Nous sommes loin d’avoir vu tous les films (103) réalisés par Koji Wakamatsu, mais United Red Army (Jitsuroku Rengo Sekigun: Asama sanso e no michi, 2007) est celui que nous préférons et qui nous a fait la plus forte impression. Son retentissement international, sans commune mesure avec les nombreux films précédents de Wakamatsu, fut entièrement mérité car il saluait à la fois l’importance et l’ambition d’un film en particulier et l’œuvre d’un cinéaste courageux et obstiné dans sa démarche cinématographique. Ce film monstre marqua le retour en force de Koji Wakamatsu, cinéaste marginal et subversif associé à l’érotisme des années 60, et que la critique avait perdu de vue malgré son activité toujours intense. United Red Army s’impose comme une sorte de monument de plus de trois heures sur une des pages les plus tragiques de l’histoire moderne du Japon. Un devoir de colère plus que de mémoire, motivé par le besoin de retrouver la vérité d’un drame qui fit l’objet de trop de récupérations, y compris au cinéma.

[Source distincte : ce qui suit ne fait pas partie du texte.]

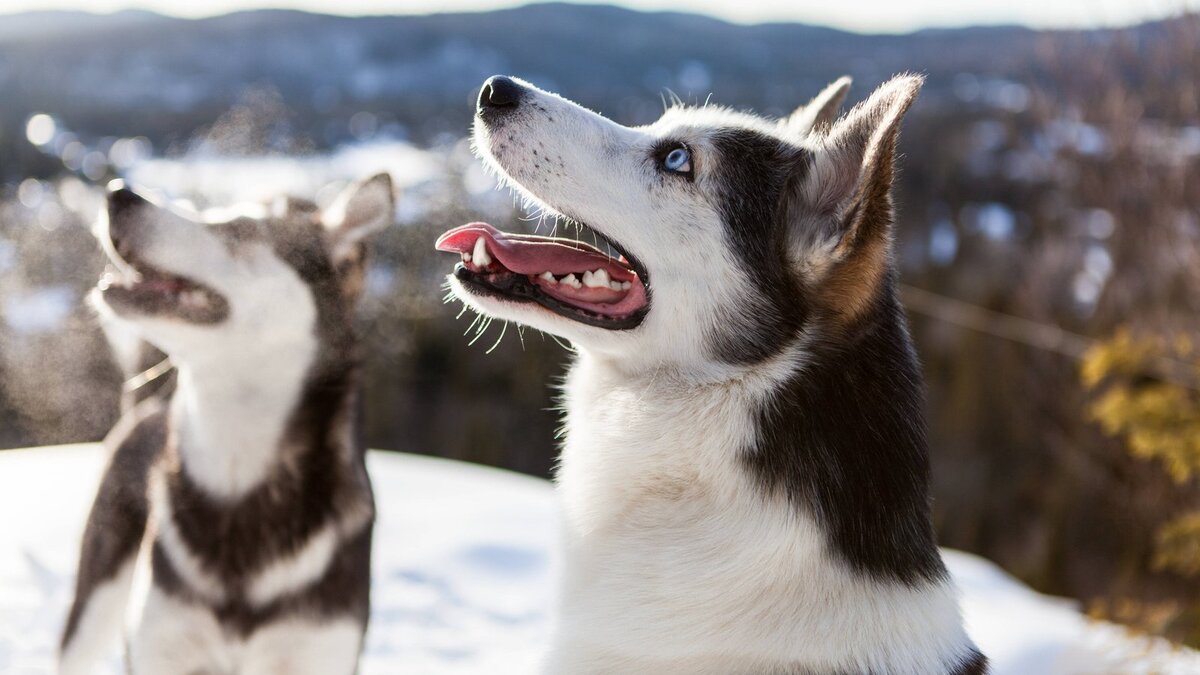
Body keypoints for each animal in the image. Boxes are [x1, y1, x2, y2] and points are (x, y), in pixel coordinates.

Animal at [59, 174, 393, 672]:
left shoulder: (315, 651)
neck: (236, 478)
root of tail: (148, 409)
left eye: (238, 229)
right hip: (93, 608)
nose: (118, 192)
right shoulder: (161, 647)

Le film propose dans sa première partie une chronologie détaillée de l’extrême gauche japonaise à partir de 1960. La radicalisation de la contestation étudiante va déboucher sur la création de groupuscules d’extrême gauche, parmi lesquels l’Armée rouge unifiée. Le recours aux images d’archives disparaît peu à peu et la reconstitution fictionnelle s’installe. Le film nous montre l’entrée en clandestinité du groupe qui se réfugie dans un chalet en montagne, pour préparer la révolution, mais aussi vérifier la loyauté de ses membres au cours d’autocritiques musclées, caricatures absurdes des procès staliniens ou maoïstes. Le film s’enfonce alors dans un huis clos hallucinant et cauchemardesque. Les interrogatoires vont se transformer en véritables séances de tortures collectives aux cours desquelles quatorze jeunes étudiants, soupçonnés de traîtrise ou de mollesse, perdront la vie. En 1972, l’Armée rouge unifiée organise une prise d’otage dans un chalet. Cette action désespérée tiendra le Japon en haleine plusieurs heures et sera retransmise en direct et en continu par la télévision nationale. Un événement sans précédent, sans doute « mis en scène » par la police et dont l’issue sanglante sonnera le glas de toute la gauche japonaise, totalement décrédibilisée aux yeux de l’opinion.
La dimension didactique du film, entre théâtralité et reconstitution, évoque le projet télévisuel rossellinien, encyclopédique et humaniste. À la différence que Wakamatsu, compagnon de route de l’extrême gauche à l’époque des faits, enregistre les minutes d’une catastrophe annoncée, d’un traumatisme national, d’un dérèglement vicieux des idéaux révolutionnaires. On comprend que ces excès criminels de pureté sont les conséquences des pathologies politiques et sexuelles charriées par le monstrueux couple de petits chefs qui dirige le groupe.
United Red Army vient confirmer que les séries B de Wakamatsu étaient déjà des témoignages exacts d’une certaine forme de violence politique. Le cinéaste n’a jamais exalté le sexe comme force libertaire, il a mis en scène des allégories où des pratiques déviantes reproduisent les processus de soumission et de destruction politico-économiques. Nous ne sommes pas loin du Salò de Pasolini. Un chef-d’œuvre de l’ère numérique, qui décortique une époque et un fait-divers pour tenter de comprendre le fanatisme.